I'm new to this forum, but not new to forums. I've been dedicated to another forum for 7 years, but the last few years it's gotten cliquey and I get more emails and IMs then posts due to people fearing being ridiculed for their Opinions. I'm open to opinions good and bad, but I don't like name calling. I'm easily ridiculed because I'm open, honest and I don't hide much. I don't always make all the best decisions, but I do what’s best for me and my family. I'm hoping to find some good discussions and opinions here on vast array of things.

I’m from Southern TN, we have more horses than we need. I used to be a very good rider but over the years weight and less ride time has taken me back to feeling like a beginner. I’m divorced but still together with my ex-husband; we have a wonderful spoiled 1 year old little girl. My mom and Aunt have a 40 acre farm where we have horses, donkeys, goats, chickens, cats, dogs, and what ever else just shows up. Lol. I own a house that backs up to one of the pastures. The farm keeps us very busy and my aunt and I work full time. I love all animals and I learn something new every single day with these horses. My husband (I still call him that even tho we are divorced) and I break most of our horses. We are hoping to do more showing next year. We have all kinds of breeds from Drafts, TBs, Walking horses, Arabians, American Warmbloods, QHs, etc.
Thanks for reading I hope to learn a few things here.


----------



## Vidaloco (Sep 14, 2007)

Welcome tsf I hope you like it here. We're a pretty good bunch most of the time :wink:


----------



## Jehanzeb (Nov 2, 2008)

A very warm welcome and wow, after reading all that speech, it made me drowsy!  haha...

Sorry....

Hope you enjoy your stay here and I am sure you'll not only learn quite allot of things here you'll teach them too. 
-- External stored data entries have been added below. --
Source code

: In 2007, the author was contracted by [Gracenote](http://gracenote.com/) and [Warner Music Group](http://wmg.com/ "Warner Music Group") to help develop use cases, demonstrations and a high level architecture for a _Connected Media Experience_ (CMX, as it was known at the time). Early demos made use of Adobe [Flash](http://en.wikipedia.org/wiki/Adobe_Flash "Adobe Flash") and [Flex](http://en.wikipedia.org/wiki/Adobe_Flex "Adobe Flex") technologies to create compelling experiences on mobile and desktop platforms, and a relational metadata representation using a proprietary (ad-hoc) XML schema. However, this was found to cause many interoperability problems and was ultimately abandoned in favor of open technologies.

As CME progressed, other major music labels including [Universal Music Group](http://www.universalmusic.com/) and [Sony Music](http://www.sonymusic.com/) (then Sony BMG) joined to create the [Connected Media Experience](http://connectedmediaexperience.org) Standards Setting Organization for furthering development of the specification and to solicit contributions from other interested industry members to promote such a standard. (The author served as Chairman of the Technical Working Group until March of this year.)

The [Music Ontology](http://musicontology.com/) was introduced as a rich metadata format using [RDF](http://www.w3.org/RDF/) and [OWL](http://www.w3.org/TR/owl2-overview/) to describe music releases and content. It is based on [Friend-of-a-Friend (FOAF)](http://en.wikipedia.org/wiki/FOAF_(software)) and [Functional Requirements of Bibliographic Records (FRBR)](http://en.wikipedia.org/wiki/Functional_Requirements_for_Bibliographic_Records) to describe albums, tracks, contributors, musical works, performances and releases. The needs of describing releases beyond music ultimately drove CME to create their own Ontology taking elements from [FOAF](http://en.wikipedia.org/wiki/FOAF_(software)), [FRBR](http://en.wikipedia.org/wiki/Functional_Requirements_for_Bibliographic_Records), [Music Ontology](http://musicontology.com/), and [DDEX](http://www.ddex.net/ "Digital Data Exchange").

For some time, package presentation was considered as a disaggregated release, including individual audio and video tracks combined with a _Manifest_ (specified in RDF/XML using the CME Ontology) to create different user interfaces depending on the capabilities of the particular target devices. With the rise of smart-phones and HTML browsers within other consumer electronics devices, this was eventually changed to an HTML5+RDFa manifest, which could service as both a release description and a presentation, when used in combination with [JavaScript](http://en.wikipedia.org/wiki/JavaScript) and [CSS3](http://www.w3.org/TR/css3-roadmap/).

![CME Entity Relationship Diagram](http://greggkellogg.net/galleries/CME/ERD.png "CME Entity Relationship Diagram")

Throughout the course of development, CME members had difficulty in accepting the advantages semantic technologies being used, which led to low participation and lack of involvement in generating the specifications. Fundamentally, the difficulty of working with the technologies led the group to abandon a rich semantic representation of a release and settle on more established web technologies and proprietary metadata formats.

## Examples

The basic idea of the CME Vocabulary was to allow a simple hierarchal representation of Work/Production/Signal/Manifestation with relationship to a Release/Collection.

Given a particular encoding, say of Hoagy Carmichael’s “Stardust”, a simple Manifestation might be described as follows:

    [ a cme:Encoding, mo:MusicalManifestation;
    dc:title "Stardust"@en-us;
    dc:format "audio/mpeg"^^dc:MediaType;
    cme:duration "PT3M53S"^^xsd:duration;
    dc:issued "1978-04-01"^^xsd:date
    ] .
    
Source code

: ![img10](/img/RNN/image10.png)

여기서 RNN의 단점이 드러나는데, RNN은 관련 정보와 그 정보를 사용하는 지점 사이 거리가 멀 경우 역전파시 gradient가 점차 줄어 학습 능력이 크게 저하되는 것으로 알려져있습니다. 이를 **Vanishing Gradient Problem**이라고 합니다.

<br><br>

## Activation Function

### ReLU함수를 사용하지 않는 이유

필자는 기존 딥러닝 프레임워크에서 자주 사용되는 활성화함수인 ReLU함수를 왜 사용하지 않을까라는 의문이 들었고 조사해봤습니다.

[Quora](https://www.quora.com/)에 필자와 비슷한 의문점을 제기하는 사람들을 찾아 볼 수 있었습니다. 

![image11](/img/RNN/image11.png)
Any issues, queries, suggestions, advises and whole lot, just throw at us and I am sure someone will catch it and throw an answer back at you. 

Regards


----------



## Painted Ride (Jun 30, 2008)

hi welcome to the hf!!!! hope you enjoy it here!!


----------



## kickshaw (May 7, 2008)

Another southerner!

Welcome to the HF! We're a pretty good bunch here


----------



## free_sprtd (Oct 18, 2007)

WElcome to the HF~!


----------



## buckaroo2010 (Nov 7, 2007)

Welcome!


----------



## bnwalker2 (May 18, 2007)

Welcome to the forum!


----------



## TaMMa89 (Apr 12, 2008)

Hello and welcome.


----------